Maksud pemberian oksitosin ialah memperbaiki his, sehingga serviks dapat membuka.
Satu ciri khas oksitosin ialah bahwa hasil pemberiannya tampak dalam waktu singkat.
Olehkarena itu tak ada gunanya untuk memberikan oksitosin berlarut-larut. Sebaiknya oksitosin
diberikan beberapa jam saja; kalau ternyata tidak ada kemajuan, pemberiannya dihentikan,
supaya penderita dapat beristirahat. Kemudian dicoba lagi untuk beberapa jam; kalau masih tidak
ada kemajuan, lebih baik dilakukan seksio sesarea.

Oksitosin yang

diberikan dengan suntikan intramuskuler dapat menimbulkan

incoordinate uterine action. Tetapi ada kalanya terutama dalam kala II, hanya diperlukan sedikit
penambahan kekuatan his supaya persalinan dapat diselesaikan. Di sini sering kali 0,5 satuan
oksitosin intramuskulus sudah cukup untuk mencapai hasil yang diinginkan. Oksitosin
merupakan obat yang sangat kuat, yang dahulu dengan pemberian sekaligus dalam dosis besar
sering menyebabkan kematian janin karena kontraksi uterus terlalu kuat dan lama, dan dapat
menyebabkan pula timbulnya ruptura uteri.

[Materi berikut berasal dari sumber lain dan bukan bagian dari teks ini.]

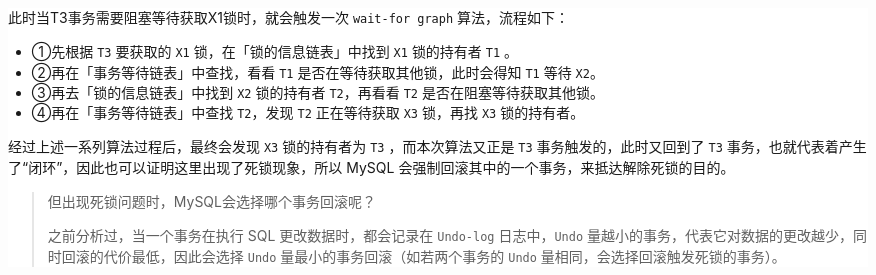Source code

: 此时当T3事务需要阻塞等待获取X1锁时，就会触发一次 `wait-for graph` 算法，流程如下：

- ①先根据 `T3` 要获取的 `X1` 锁，在「锁的信息链表」中找到 `X1` 锁的持有者 `T1` 。
- ②再在「事务等待链表」中查找，看看 `T1` 是否在等待获取其他锁，此时会得知 `T1` 等待 `X2`。
- ③再去「锁的信息链表」中找到 `X2` 锁的持有者 `T2`，再看看 `T2` 是否在阻塞等待获取其他锁。
- ④再在「事务等待链表」中查找 `T2`，发现 `T2` 正在等待获取 `X3` 锁，再找 `X3` 锁的持有者。

经过上述一系列算法过程后，最终会发现 `X3` 锁的持有者为 `T3` ，而本次算法又正是 `T3` 事务触发的，此时又回到了 `T3` 事务，也就代表着产生了“闭环”，因此也可以证明这里出现了死锁现象，所以 MySQL 会强制回滚其中的一个事务，来抵达解除死锁的目的。

> 但出现死锁问题时，MySQL会选择哪个事务回滚呢？
>
> 之前分析过，当一个事务在执行 SQL 更改数据时，都会记录在 `Undo-log` 日志中，`Undo` 量越小的事务，代表它对数据的更改越少，同时回滚的代价最低，因此会选择 `Undo` 量最小的事务回滚（如若两个事务的 `Undo` 量相同，会选择回滚触发死锁的事务）。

Pemberian intravena dengan jalan infus (intravenous
drip) yang memungkinkan masuknya dosis sedikit demi sedikit telah mengubah gambaran ini,
dan sudah pula dibuktikan bahwa oksitosin dengan jalan ini dapat diberikan dengan aman
apabila penentuan indikasi, pelaksanaan dan pengawasan dilakukan dengan baik.